MONDAY, Jan. 10, 2022 (HealthDay News) — A migraine-specific adaptation of the Mindfulness-Based Cognitive Therapy (MBCT) program does not improve headache-related impairment among patients with migraine, but does result in reduced headache frequency and improved psychological functioning, according to a study published online Dec. 21 in the International Journal of Behavioral Medicine.
Kathrin Simshäuser, Ph.D., from the University of Freiburg in Germany, and colleagues randomly assigned 54 patients suffering from migraine to a wait list or to a migraine-specific MBCT program. Patients underwent assessments at baseline and postintervention, as well as at follow-up (seven months) in the intervention group. Outcomes included migraine-related parameters and variables of psychological functioning and coping.
The researchers observed no significant group difference in the primary outcome of headache-related impairment, but there was a significant reduction in the frequency of headache with the intervention.

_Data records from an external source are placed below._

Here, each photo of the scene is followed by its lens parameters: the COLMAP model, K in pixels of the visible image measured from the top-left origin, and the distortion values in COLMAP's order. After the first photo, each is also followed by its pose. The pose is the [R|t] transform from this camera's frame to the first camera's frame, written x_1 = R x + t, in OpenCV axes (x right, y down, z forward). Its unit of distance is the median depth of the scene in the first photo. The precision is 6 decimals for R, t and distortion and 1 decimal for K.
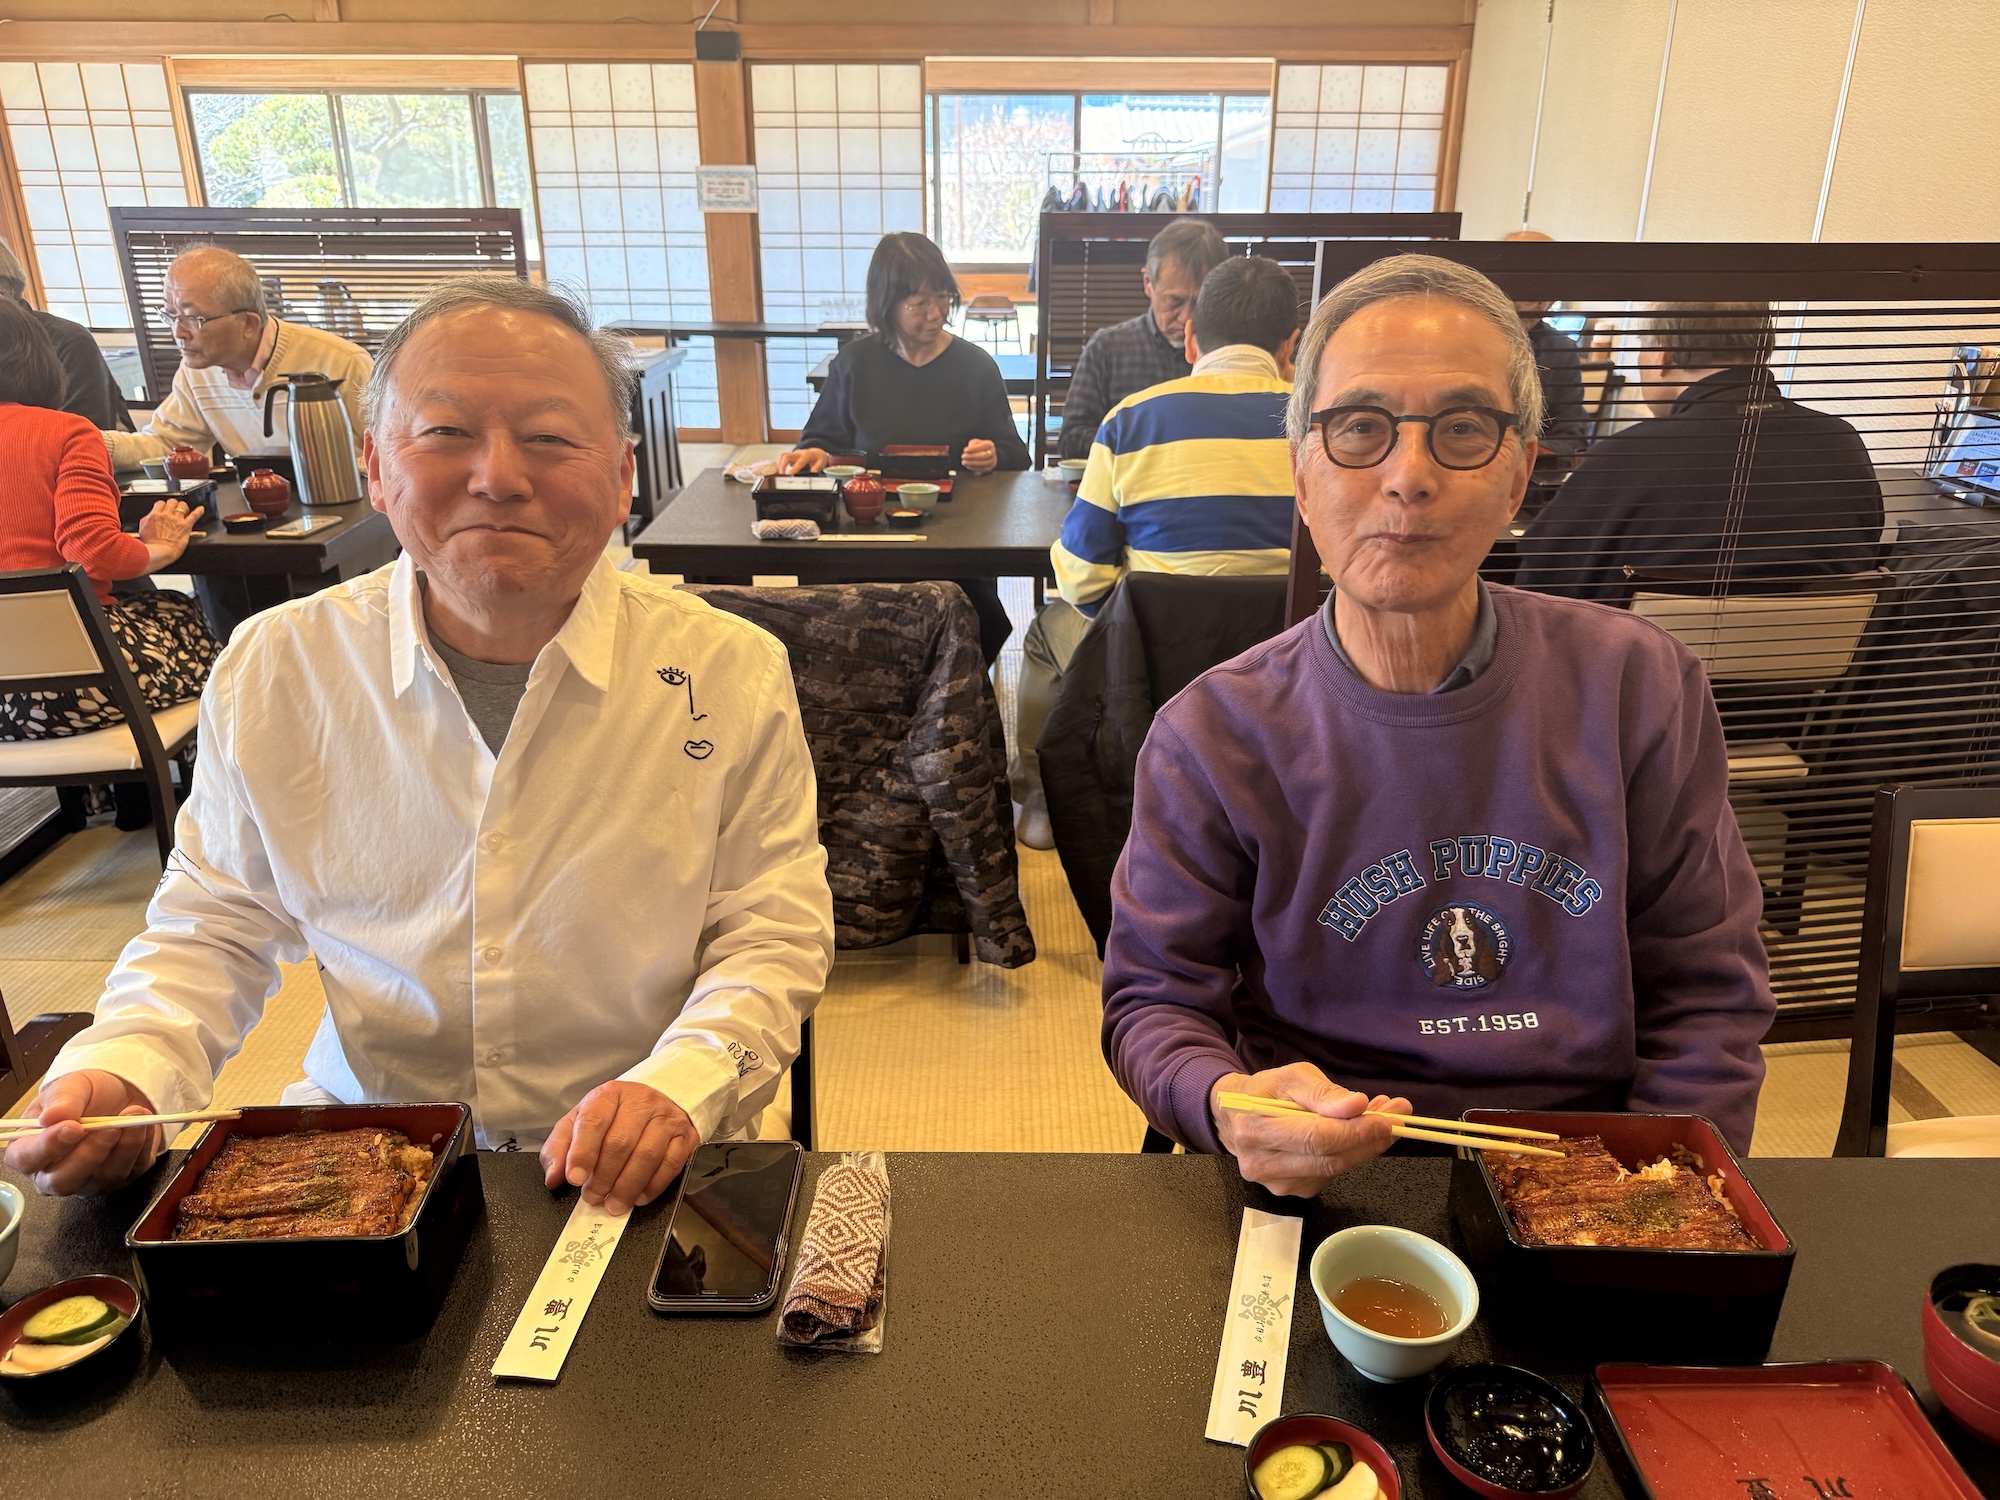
lens RADIAL K [[1430.6, 0, 1003.2], [0, 1430.6, 751.5], [0, 0, 1]] dist [0.021662, -0.018397]
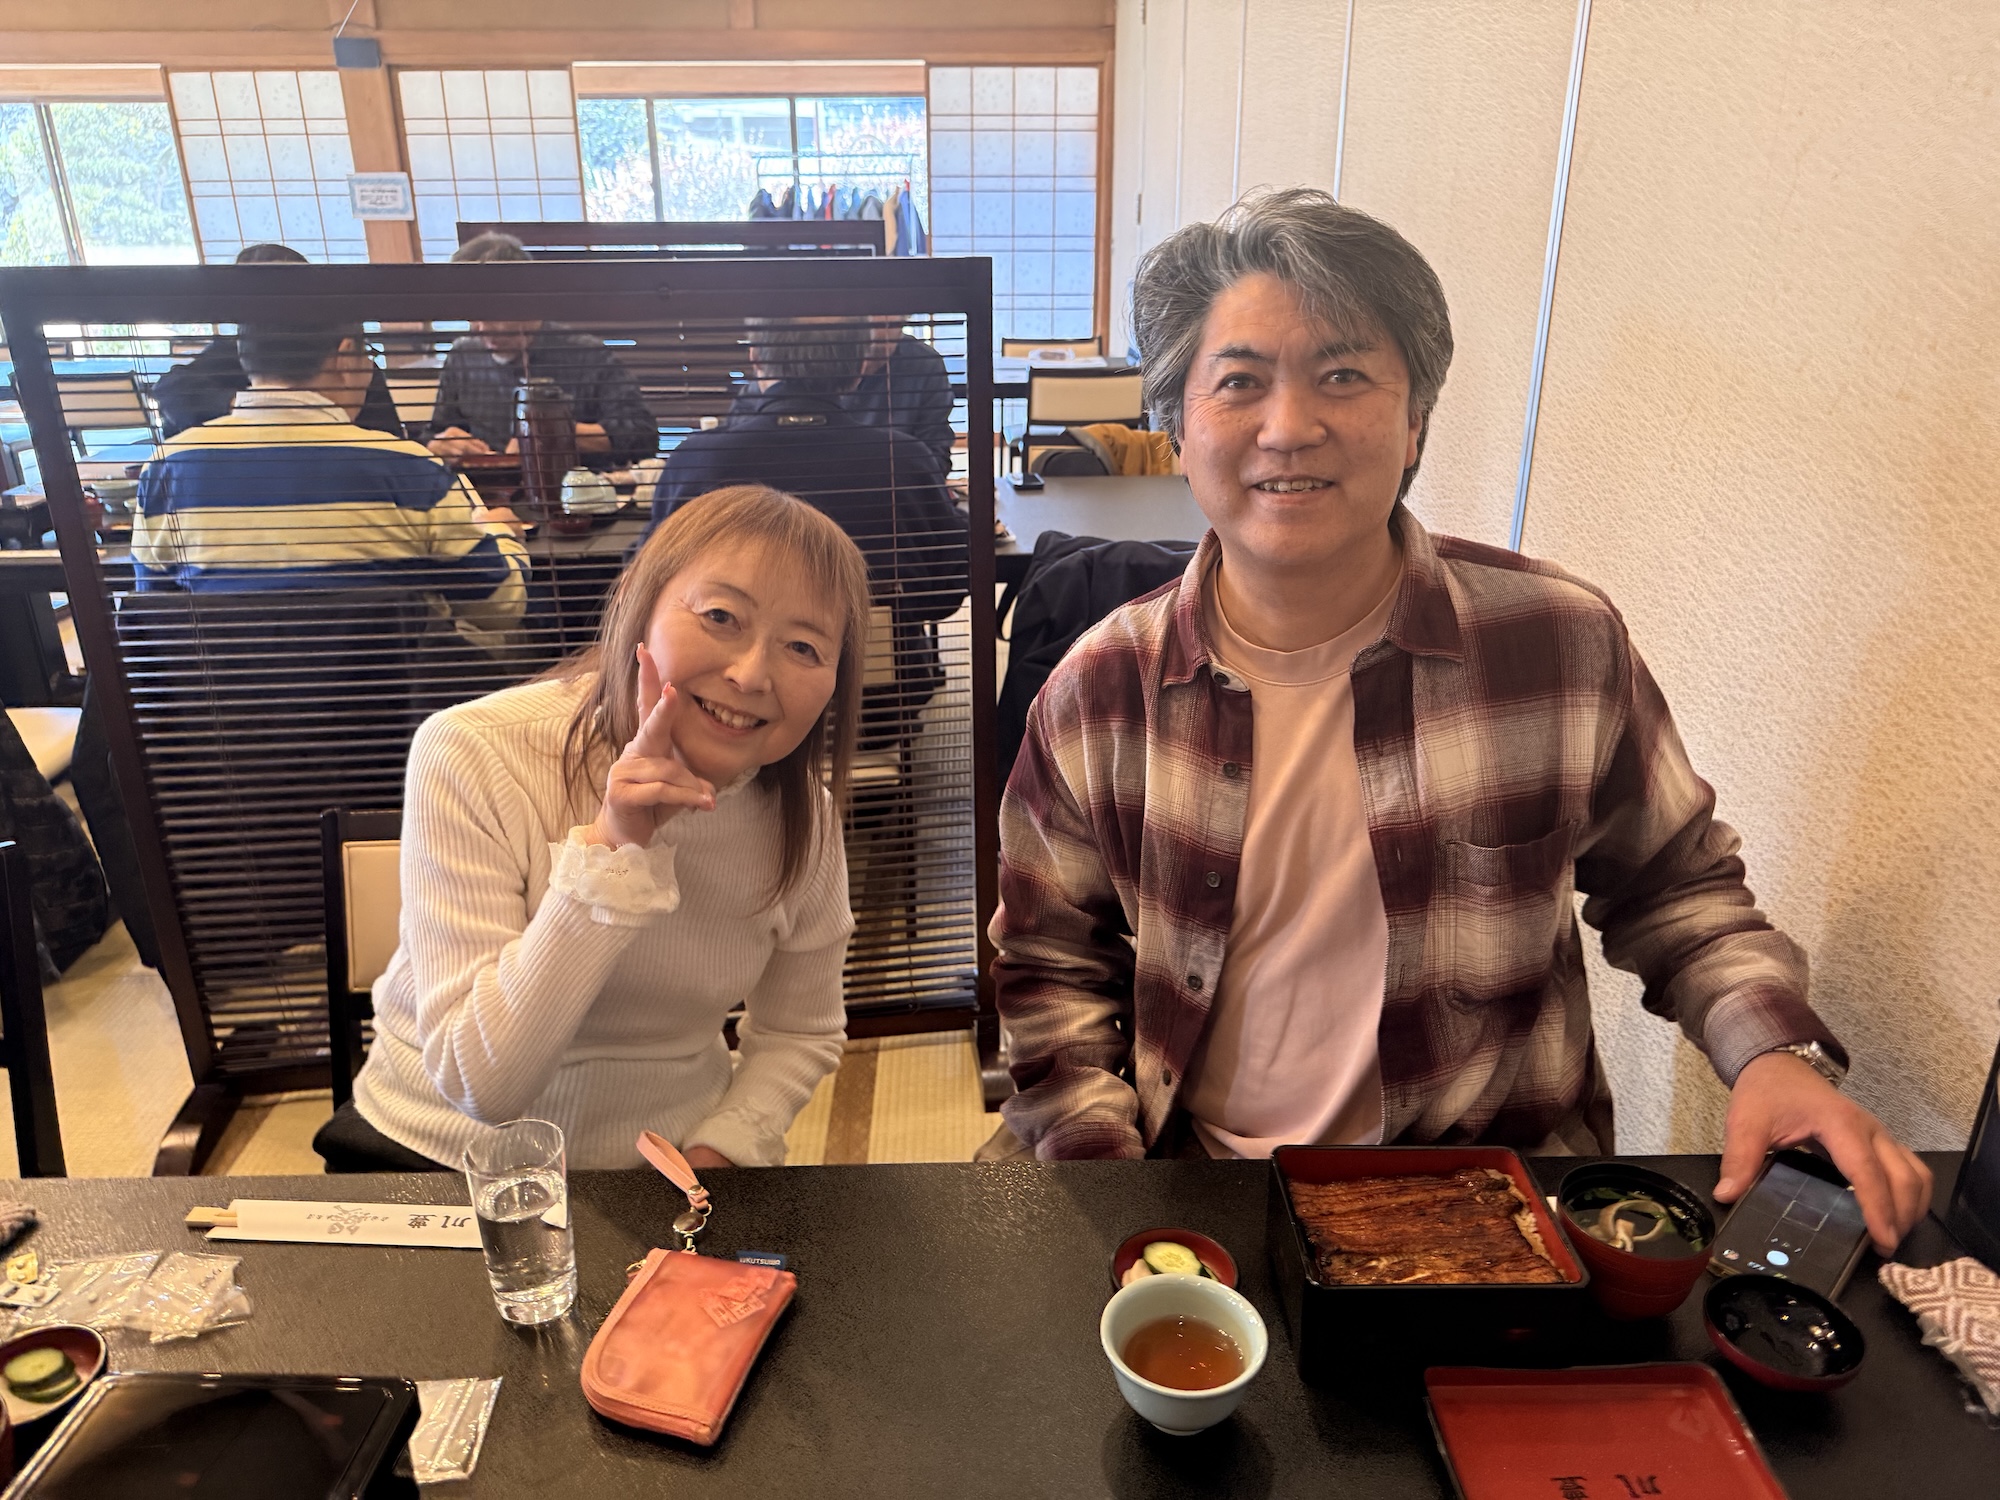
lens RADIAL K [[1430.6, 0, 996.9], [0, 1430.6, 761.7], [0, 0, 1]] dist [0.021662, -0.018397]
pose [[0.999870, -0.013655, 0.008551, 0.219724], [0.013589, 0.999877, 0.007815, -0.003121], [-0.008657, -0.007697, 0.999933, -0.000573]]
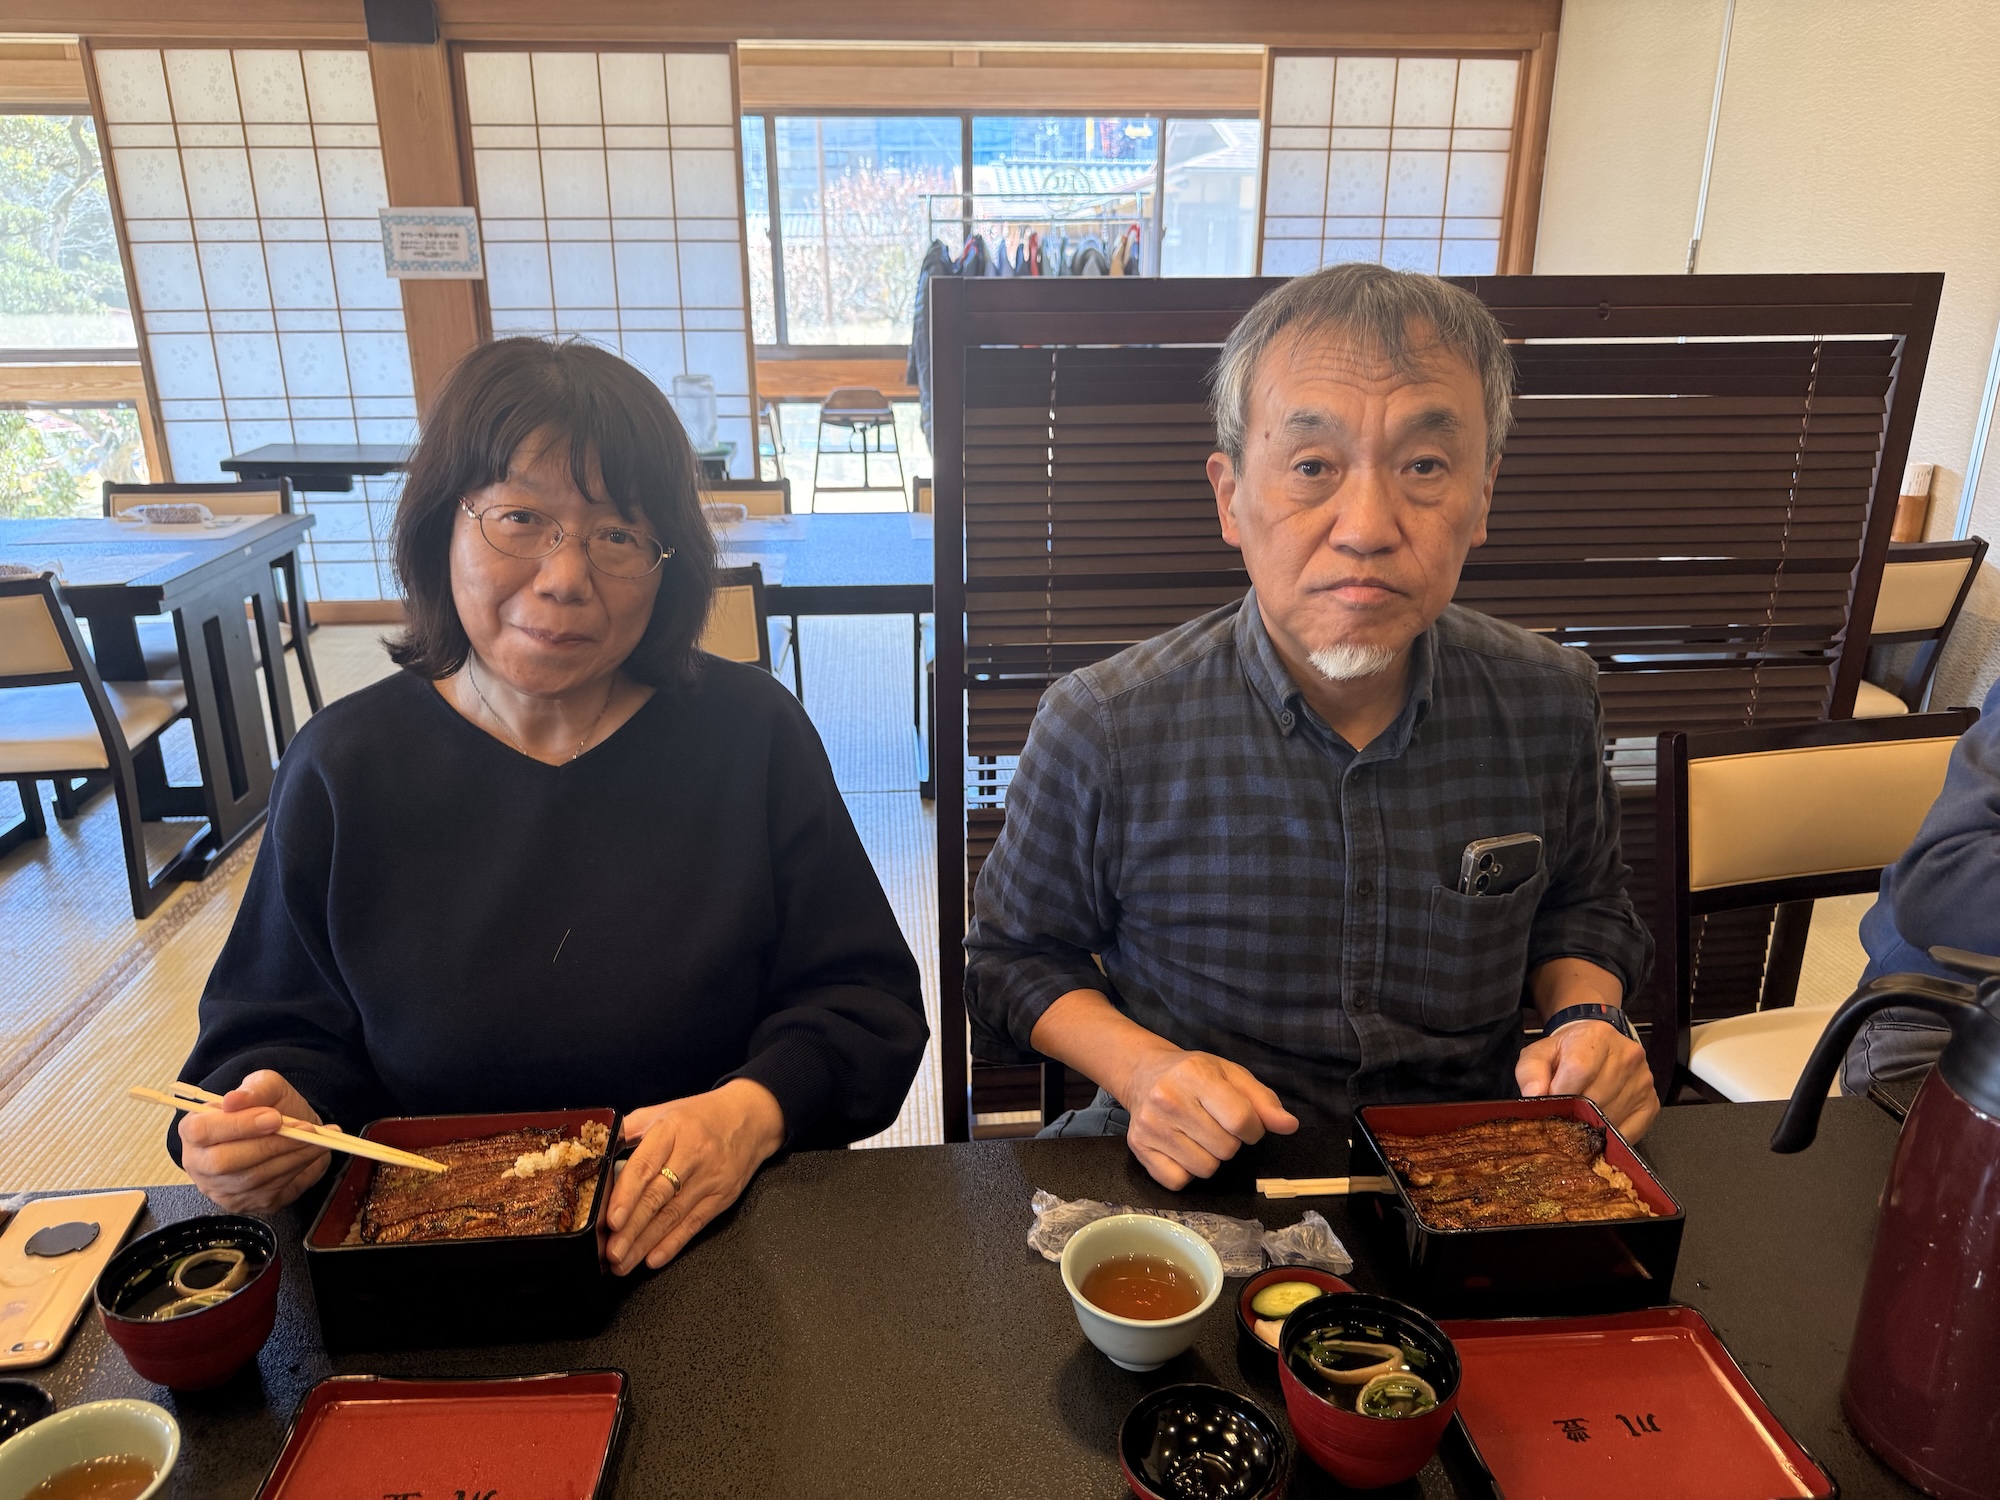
lens RADIAL K [[1430.6, 0, 1000.2], [0, 1430.6, 752.9], [0, 0, 1]] dist [0.021662, -0.018397]
pose [[0.996725, -0.031686, 0.074405, 0.005600], [0.034507, 0.998722, -0.036940, -0.132034], [-0.073139, 0.039386, 0.996544, 0.350628]]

In an analysis of secondary outcomes, superiority was seen with MBCT for four of eight psychological parameters (perceived stress, anxiety, rumination, and catastrophizing); effect sizes were small to medium. The intervention was feasible; participants reported high contentment and personal goal achievement.
“From our trial data, we cannot recommend the adapted MBCT program to patients who primarily aim at reducing the impairment they experience from their headache,” the authors write. “However, as the adapted MBCT program shows potential in influencing headache features and in fostering higher-level coping processes, it merits further evaluation in the field of headache disorders that cause suffering and impairment for millions of patients.”